◆ READING TEXT
Now here's a twist, where I'm going to diverge a little from statheaded methods. I've addressed the distinction between individual and team-dependent stats, but there's a third category: situational stats, which, for hitters, generally measure performance in "clutch" situations, variously defined: in the pennant race, at the ends of close games, with runners on, and so forth. Some such stats are easily dismissed: in a one-run game, a home run in the first inning is not less valuable than a home run in the ninth, even if the latter is more memorable. The more interesting question is how we should evaluate a single that drives in two runs versus a single with two outs and nobody on.

The statheaded approach, grounded in a lot of careful analysis, has been to contend that the two singles should count the same. At the major league level, hitters do not seem to have special "clutch" abilities; good and bad clutch performance in a given season seems to result mostly or entirely from chance variations rather than special psychological characteristics. If two hitters have similar seasons and one happens to drive in more runs (because of timely hitting rather than more opportunities), statheads say that the difference essentially doesn't count because the hitter could not control it. You shouldn't get credit for luck.

And that was my position, without reservations, for a long time. But about four years ago, in research summarized here, Voros McCracken introduced what he calls DIPS, based on a compelling thesis that pitchers can control a few factors consistently (strikeouts, walks, and home runs allowed), but the number of fair balls that drop for hits against them is largely random. The details are beside the point here; the short version is that McCracken introduced the idea that we can separate a pitcher's performance from his results: if two pitchers each allow four runs per nine innings (and all else is equal), McCracken's method might tell us that one of them was lucky and one unlucky--they had the same results, but one pitched better.

◆ RECORDED DATA
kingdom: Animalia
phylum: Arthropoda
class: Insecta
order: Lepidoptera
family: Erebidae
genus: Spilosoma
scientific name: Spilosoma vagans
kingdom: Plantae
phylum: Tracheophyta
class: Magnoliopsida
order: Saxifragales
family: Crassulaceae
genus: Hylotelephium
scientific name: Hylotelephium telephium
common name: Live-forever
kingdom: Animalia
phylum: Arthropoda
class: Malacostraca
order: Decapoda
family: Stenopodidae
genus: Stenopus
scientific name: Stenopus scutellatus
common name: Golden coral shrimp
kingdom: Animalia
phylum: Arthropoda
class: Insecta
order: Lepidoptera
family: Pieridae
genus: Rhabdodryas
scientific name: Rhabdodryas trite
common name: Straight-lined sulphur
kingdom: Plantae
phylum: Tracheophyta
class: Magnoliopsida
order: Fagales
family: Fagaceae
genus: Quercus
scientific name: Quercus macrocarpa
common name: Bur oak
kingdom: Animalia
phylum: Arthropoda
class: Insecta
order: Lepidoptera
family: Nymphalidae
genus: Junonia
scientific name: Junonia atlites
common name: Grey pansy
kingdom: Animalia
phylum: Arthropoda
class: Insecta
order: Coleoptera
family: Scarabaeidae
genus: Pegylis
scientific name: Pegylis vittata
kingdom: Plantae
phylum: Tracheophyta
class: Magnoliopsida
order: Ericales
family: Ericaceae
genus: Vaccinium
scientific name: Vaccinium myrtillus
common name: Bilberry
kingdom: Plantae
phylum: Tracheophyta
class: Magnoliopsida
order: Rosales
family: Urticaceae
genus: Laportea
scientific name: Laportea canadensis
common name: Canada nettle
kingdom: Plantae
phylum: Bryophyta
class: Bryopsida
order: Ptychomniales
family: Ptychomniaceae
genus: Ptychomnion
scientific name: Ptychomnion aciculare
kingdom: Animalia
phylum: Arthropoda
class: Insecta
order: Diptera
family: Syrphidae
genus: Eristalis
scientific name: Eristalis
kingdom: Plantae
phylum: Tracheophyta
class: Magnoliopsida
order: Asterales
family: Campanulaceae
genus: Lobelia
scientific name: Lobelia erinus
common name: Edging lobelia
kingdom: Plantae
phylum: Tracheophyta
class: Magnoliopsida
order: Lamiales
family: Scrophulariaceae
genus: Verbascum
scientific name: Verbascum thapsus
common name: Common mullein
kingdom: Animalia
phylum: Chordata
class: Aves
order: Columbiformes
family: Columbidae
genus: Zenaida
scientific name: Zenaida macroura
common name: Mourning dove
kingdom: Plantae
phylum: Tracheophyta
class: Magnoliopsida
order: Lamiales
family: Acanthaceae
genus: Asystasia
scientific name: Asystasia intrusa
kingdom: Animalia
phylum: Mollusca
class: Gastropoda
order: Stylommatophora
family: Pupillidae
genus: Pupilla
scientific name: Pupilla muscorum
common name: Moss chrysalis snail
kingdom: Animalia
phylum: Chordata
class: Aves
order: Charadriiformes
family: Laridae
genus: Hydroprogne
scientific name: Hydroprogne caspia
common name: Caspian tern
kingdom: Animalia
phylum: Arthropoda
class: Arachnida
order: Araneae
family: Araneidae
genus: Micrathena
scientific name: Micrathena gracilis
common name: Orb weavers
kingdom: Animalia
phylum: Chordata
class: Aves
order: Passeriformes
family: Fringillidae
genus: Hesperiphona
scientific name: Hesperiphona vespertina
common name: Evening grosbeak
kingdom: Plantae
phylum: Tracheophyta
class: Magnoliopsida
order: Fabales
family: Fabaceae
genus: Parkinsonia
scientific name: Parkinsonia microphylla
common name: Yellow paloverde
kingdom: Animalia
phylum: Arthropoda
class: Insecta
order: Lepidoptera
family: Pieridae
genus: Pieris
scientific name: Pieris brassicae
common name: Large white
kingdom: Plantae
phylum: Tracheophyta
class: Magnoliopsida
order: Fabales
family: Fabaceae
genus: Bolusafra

◆ AIM 1
From the passage on baseball statistics, copy the part that opens with the words "The statheaded approach, grounded" and closes with "credit for luck.".
◆ AIM 2
Decide whether each statement agrees with the passage on baseball statistics, answering yes or no and quoting the deciding words: (a) the method McCracken introduced holds that pitchers can consistently control strikeouts, walks, and home runs allowed; (b) in a one-run game, a first-inning home run is less valuable than a ninth-inning one; (c) the statheaded approach holds that a single driving in two runs and a single with two outs and nobody on should count differently.

◆ RESULT 1
The statheaded approach, grounded in a lot of careful analysis, has been to contend that the two singles should count the same. At the major league level, hitters do not seem to have special "clutch" abilities; good and bad clutch performance in a given season seems to result mostly or entirely from chance variations rather than special psychological characteristics. If two hitters have similar seasons and one happens to drive in more runs (because of timely hitting rather than more opportunities), statheads say that the difference essentially doesn't count because the hitter could not control it. You shouldn't get credit for luck.

◆ RESULT 2
(a) Yes: "pitchers can control a few factors consistently (strikeouts, walks, and home runs allowed)"
(b) No: "a home run in the first inning is not less valuable than a home run in the ninth"
(c) No: "has been to contend that the two singles should count the same"